西洋医学の野蛮性

昭和十七年六月三十日付の手紙が、大阪市で開業してゐる私の弟子(婦人)から来たのであった。その手紙の原文のまま左に書いてみる。

「前略、一つ面白いニュースを申上げます。近日京都より軍医が治療の見学に来るといふ話が出来ております。それは丁度一ケ月前、二十七才の兵隊さんが京都より参りました。戦傷兵です。戦車が折り重なり十四五人即死、其時脊髄を打たれて九死に一生を得て赤十字病院へ入院し、今後一ケ年間絶対安静を言渡された者です。首の付根より脊髄へかけ丁度掌一杯だけ位熱がありました。それと左手指三本に力が入らず手拭もしぼれないのです。それだけですのに脊髄炎になったかどうかを試験するのに、脊髄の最下端より漿液(ショウエキ)をとり試験されたのです。其時の痛みと苦しみは大変なもので、頭の中で戦車がガラガラガラッと転廻するやうなスサマじい音がして痛いの痛いの余りの苦しさによして下さいと言ったら、軍医に言下に死ぬぞと叱りつけられ、実に苦しい思ひをしました。だのに試験の結果は何ともないとの事。
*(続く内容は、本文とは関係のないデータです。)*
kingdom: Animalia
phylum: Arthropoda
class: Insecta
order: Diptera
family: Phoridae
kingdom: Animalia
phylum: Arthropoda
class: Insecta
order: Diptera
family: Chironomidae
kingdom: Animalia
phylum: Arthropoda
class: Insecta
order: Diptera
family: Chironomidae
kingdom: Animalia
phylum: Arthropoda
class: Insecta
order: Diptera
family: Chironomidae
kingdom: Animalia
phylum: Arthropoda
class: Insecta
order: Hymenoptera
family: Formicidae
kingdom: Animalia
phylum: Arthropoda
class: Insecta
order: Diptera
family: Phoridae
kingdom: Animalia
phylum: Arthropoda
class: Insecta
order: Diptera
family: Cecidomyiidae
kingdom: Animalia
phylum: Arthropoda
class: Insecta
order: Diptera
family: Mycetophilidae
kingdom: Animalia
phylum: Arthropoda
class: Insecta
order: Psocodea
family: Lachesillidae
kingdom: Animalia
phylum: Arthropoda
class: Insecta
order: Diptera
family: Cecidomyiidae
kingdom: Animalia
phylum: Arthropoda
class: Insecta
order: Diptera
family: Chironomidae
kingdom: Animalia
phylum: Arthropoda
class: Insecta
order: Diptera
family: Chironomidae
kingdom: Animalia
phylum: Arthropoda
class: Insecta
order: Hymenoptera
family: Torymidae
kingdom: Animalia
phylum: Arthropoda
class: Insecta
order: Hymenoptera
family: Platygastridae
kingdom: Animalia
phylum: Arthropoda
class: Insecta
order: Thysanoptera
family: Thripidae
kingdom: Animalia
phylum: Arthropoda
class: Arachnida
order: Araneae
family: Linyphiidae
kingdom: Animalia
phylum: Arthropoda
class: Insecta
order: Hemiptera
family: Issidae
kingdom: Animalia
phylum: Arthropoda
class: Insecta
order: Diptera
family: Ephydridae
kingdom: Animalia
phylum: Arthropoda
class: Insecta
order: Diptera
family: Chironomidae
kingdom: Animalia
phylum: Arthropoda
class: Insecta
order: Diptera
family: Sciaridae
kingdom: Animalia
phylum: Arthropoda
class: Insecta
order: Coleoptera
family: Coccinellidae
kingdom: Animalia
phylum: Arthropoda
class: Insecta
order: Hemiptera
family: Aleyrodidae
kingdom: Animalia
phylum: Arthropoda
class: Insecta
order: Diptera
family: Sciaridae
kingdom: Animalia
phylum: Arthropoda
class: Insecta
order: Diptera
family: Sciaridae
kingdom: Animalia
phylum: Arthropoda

次に今度は所もあらうに頭蓋骨に錐で穴を開けて再び漿液をとり試験するといふたのが、私方に来る三日前です。生きた心地もなく私方に参りました。当人の父親は戦地にあり大佐です。治療一回にして半分熱はなくなり、三日目に完全に熱は解消しました。頭の痛みも消へて左手全部小さくなってゐて爪さへが伸びなくなってゐたのが伸びてきて、以前の如く右手と同様に力も出るやうになりました。一週間で殆んど苦痛は消へました。一ケ月目には元の勤務に立直る事が出来ました。再び人間として兵隊の勤務は出来ない為、兵役免除となりましたので、元の務をしたいと申しております。一ケ年絶対安静の重患が、京都から西宮まで通ふて、そして元々通りの体となり勤務が出来るなんて、只々不思議でならんと申しております。これを軍医に話しましたのです。軍医が申しますに“知らんぞ、責任は持たんぞ”と、“併し不思議な事があるものだな、ほんとに良くなってゐる。何ともないがどうも変テコだ、僅か一ケ月位で治る病気じゃなかった筈だが、兎に角一度連れて行ってくれ、話を聞かせてもらひたい。承諾を得てきてくれ”との事でした。私の考へでは、内出血し、それに発熱したものと思ひます。それを大層な事をして苦しめたものです。」

右の如き実例は無数にあるのであるが、之を採りあげたといふ事は、国家の為生命を賭して第一線に活躍した尊い勇士が、その余りにも惨(ムゴタラ)しい苦痛を与へられ、而もその苦痛が無益であり、今や頭脳にまで穿孔されようとしたといふ事実に胸を打たれたからである。斯の如き大苦痛を与へてまで査べるといふ事は、軍医は決して悪意はないのであるが、全く西洋医学に於ける診断が幼稚であるためと残虐性のためである事が、あまりにも明白である。そうして軍医は、脊髄及び脳にまで穿孔して診査しようとしたのであるが、私の弟子なら一分間の診断で脊髄炎の有無は判るのである。而も、脊髄炎でなかった事は、局所だけの治療で簡単に全治したのにみても明かである。然るに、治癒までに一ケ年を要し、絶対安静でなくてはならないといふのであるが一ケ年後、果して治癒するや否や頗る疑問であらう。

此事実を検討してみる時、医学に於ける診断の低劣と野蛮的である事は否めないと共に右の如き災禍を蒙りながら、泣寝入に終らざるを得ない不幸なる人々が、如何に多いかを想像する時、私は天を仰いで長大息をするのみである。